# Task requirements
From the talk abstract below, list each distinct author name that opens a reference in its numbered reference list, giving each name only once.

# Page excerpt
+++++
The standard lattice dynamics approach relies on the harmonic approximation, which defines phonons from the quadratic terms of the potential energy and treats anharmonic contributions as small perturbations. While effective for systems with weak anharmonicity, this approximation becomes inadequate when anharmonic effects are pronounced. Under these conditions, harmonic phonons fail to provide an accurate description of atomic motion, limiting their utility for predicting key material properties. This underscores the need for a more robust framework capable of capturing the full range of vibrational behaviors.
In this talk, I will present the mode-coupling theory of anharmonic lattice dynamics [1], a framework that goes beyond the harmonic approximation by incorporating temperature-dependent phonons and their interactions. Unlike conventional approaches, this theory directly addresses the dynamics of atomic motion, offering a more accurate and versatile description of strongly anharmonic systems. Through practical applications [2-4], I will illustrate how this theory enhances predictions of material properties, from heat transport to spectroscopy and beyond, opening pathways to a deeper understanding of anharmonic phenomena.
[1] A. Castellano et al, J. Chem. Phys, 159, 234501 (2023)[2] D. Ourdani et al, Phys. Rev. B 110, 014427 (2024)
[3] A. Castellano et al, Phys. Rev. B 110, 014427 (2024)
[4] N. Girroto Erhardt et al, arXiv:2410.23791
+++++
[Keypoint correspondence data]
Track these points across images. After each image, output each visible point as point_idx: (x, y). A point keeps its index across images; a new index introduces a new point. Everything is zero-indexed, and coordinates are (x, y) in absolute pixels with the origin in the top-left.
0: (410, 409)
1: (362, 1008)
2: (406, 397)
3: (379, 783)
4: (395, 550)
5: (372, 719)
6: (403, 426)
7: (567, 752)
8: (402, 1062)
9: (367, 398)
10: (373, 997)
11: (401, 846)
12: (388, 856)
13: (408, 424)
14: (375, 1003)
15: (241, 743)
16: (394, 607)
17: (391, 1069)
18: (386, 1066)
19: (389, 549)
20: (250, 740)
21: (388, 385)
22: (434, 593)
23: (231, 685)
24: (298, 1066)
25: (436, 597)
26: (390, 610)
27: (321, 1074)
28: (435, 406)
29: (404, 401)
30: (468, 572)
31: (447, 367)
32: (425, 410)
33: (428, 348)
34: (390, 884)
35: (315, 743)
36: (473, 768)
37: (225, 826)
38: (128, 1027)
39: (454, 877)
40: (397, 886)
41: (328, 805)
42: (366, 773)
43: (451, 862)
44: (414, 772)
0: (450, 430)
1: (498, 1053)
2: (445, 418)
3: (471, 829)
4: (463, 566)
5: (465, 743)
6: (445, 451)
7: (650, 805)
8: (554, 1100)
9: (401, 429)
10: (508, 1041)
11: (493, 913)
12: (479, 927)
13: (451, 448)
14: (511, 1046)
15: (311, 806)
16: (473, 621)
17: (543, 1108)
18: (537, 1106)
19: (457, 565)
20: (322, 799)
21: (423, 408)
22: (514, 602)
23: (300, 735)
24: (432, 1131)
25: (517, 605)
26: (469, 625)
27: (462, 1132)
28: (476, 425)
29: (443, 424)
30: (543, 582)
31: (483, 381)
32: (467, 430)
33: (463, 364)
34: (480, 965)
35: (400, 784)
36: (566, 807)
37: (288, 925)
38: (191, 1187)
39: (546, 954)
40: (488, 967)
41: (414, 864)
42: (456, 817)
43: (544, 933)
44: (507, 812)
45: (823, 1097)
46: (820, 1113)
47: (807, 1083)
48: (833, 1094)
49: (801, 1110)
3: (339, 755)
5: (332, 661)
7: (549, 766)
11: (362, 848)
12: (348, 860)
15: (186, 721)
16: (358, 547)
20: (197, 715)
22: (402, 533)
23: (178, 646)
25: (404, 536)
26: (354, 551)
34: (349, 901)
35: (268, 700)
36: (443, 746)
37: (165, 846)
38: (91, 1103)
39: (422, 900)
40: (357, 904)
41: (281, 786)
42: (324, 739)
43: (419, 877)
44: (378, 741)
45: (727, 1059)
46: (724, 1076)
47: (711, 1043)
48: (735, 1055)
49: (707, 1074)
+++++
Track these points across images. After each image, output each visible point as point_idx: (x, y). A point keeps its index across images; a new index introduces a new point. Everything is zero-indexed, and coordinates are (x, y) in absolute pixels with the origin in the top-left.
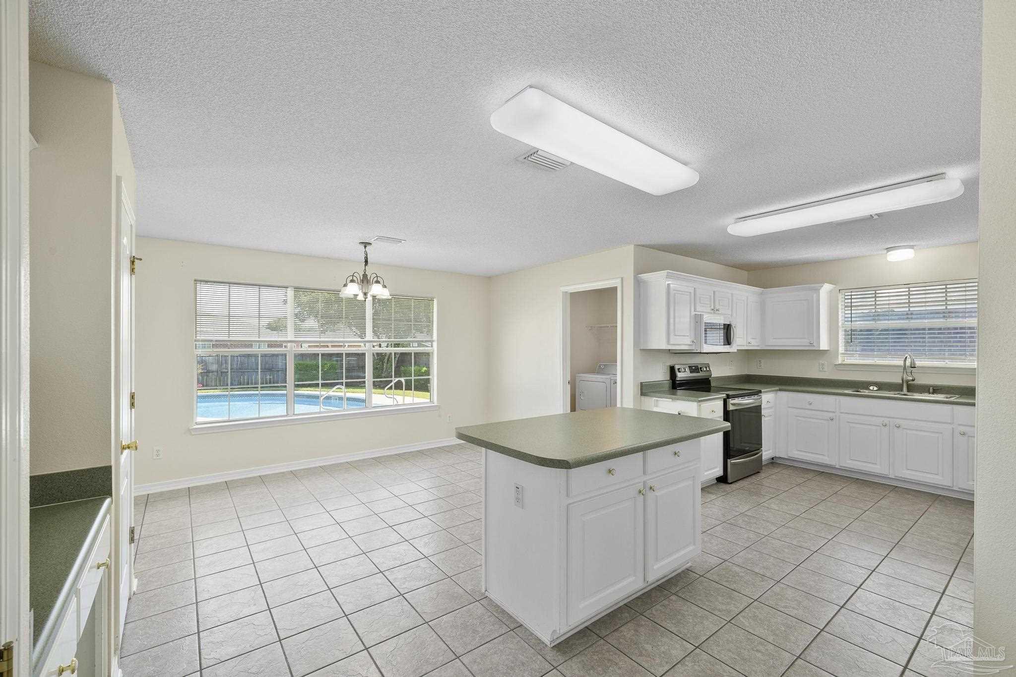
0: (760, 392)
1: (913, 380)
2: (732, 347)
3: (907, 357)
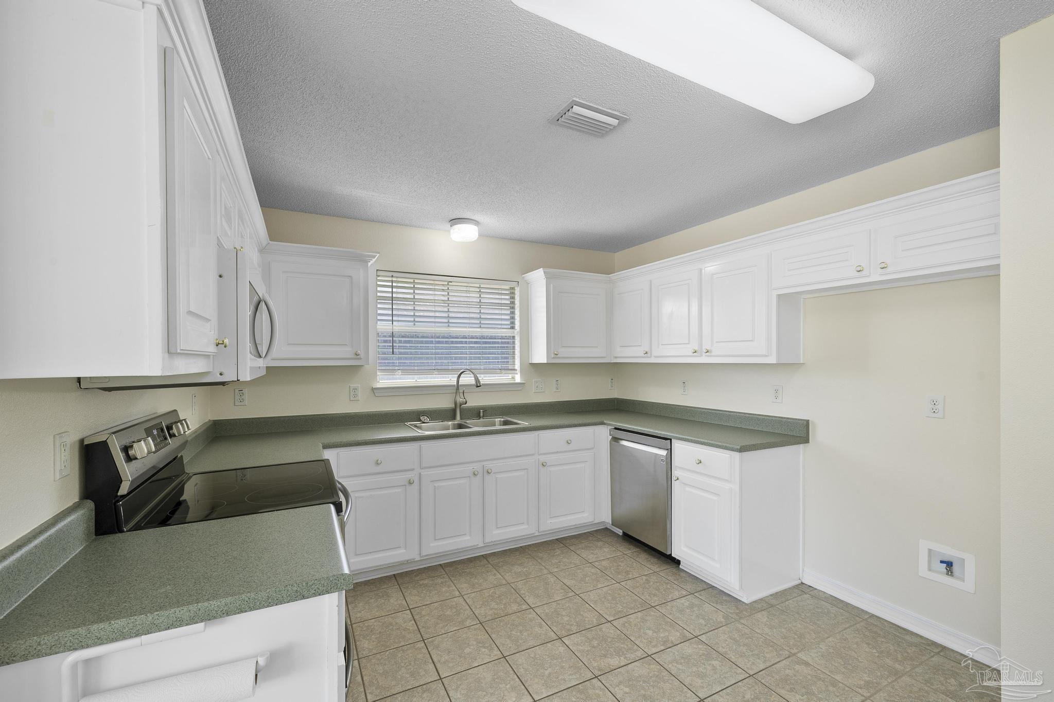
+++++
# Response area
A. Castellano, D. Ourdani, N. Girroto Erhardt